# Plus size hospital gowns



## SamanthaNY (Jun 5, 2007)

I've read again and again how many of us go to doctor's appointments (especially ob/gyn), and are asked to put on tiny, flimsy (sometimes paper... wtf... paper??) gowns.  

I've gotten to the point where the prospect of a too-small exam gown ruins the appointment before I've even arrived. So, years ago, during a delightful office visit to a place that had generous gowns, I asked to take one home with me. They graciously agreed, and I've brought that same gown with me to every appointment since. No more putting one gown on the front, and one gown on the back. No more ripping the arms so I could get the gown up to my shoulder.
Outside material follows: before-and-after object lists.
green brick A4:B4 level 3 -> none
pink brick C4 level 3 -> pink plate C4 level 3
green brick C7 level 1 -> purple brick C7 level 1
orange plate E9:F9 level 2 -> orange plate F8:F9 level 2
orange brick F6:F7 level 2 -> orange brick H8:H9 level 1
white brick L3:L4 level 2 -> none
No more bare-ass sticking to the exam-table paper. 

So, that's what I recommend, and here are some resources for plus-size exam gowns. Keep one in a drawer somewhere (even in your car), and bring it with you to your appointments. If the doctor or office staff give you any lip about it, offer to strip down naked in the waiting room. 

Personal Touch Health Care Apparel  - sizes 3X to 10X (see sizing chart), $18-$22 (great price!)
Ample Stuff  3X to 10X, $35-$40







See? Look how happy this fellow is... he has an exam gown that fits! He doesn't have to show his bits unless he _wants _to. 
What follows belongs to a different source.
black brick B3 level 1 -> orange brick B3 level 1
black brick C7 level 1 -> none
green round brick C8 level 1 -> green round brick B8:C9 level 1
I also suggest speaking to the medical office staff, and giving them the above resources so they can order and provide gown to fit ALL their patients. Cuz you're surely not the first fat person to come to their offices - and you're not gonna be the last.


----------



## Sandie S-R (Jun 5, 2007)

I've had my own hospital gown for years. However, in all honesty, I don't use it as much these days. I've had 4 hospital stays in the last 3 years, and they have always had supersized gowns available. The hospital I stayed at all 4 times was Kaiser Hospital in San Deigo. I realize that other hospitals may not be so accommodating. But I do think more and more are ordering in larger gowns, if for no other reasons than the rise in weight loss surgeries. Where I do find my gown comes in handy the most is when I go for GYN appointments, or mamograms, when they try to give you the paper gowns that wouldn't even fit a child.  
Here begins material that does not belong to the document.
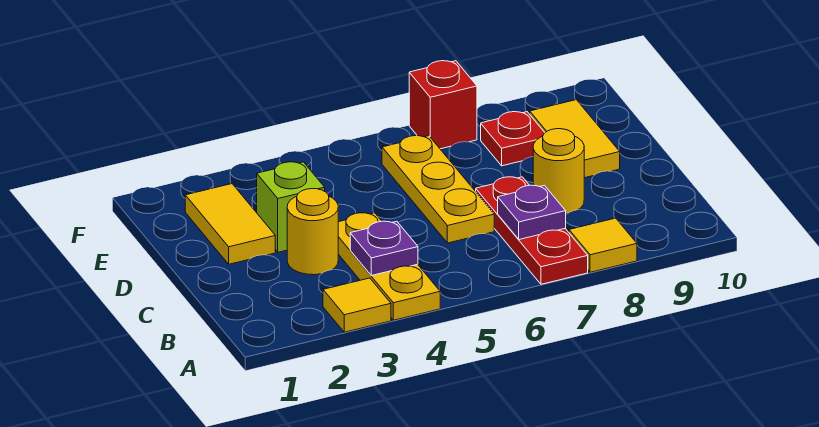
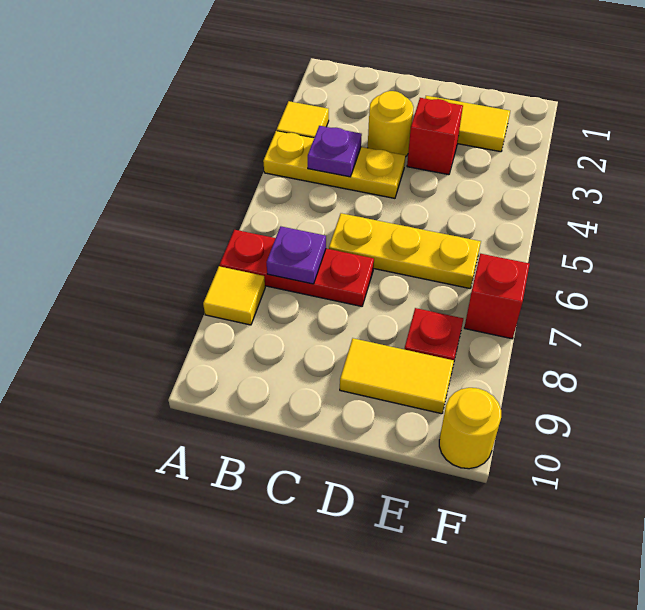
yellow round brick C8 level 1 -> yellow round brick F10 level 1
lime brick D3 level 1 -> red brick D3 level 1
I do highly recommend everyone have one though, as you never know when you might need one. Alot of fat folks pack theirs when they travel as well.


----------



## Tina (Jun 5, 2007)

Same here, Sandie. I have my own (a nurse in Vermont gave it to me a couple of years ago), but the last surgeries I had, they were stocked with supersize gowns. It's about time!! Would be great if all other hospitals would catch up.


----------



## HottiMegan (Jun 5, 2007)

I never had problems with gowns either when i had my one and only stay in the hospital (with a c-section). They were even roomy in the arms which is always hard to fit me.

It is good to know that if i ever need one i can get one that will fit me for a reasonable price


----------



## Miss Vickie (Jun 5, 2007)

We've got nice big gowns at my hospital, which makes me very happy. And even better? We have nice, roomy breastfeeding gowns, too!


----------



## AnnMarie (Jun 5, 2007)

I definitely have more issues at doctor's offices than at the hospital. During my recent mammogram the gown was gigantic.... I was able to wrap it around me about one and a half times, large neck, full arms... wonderful. 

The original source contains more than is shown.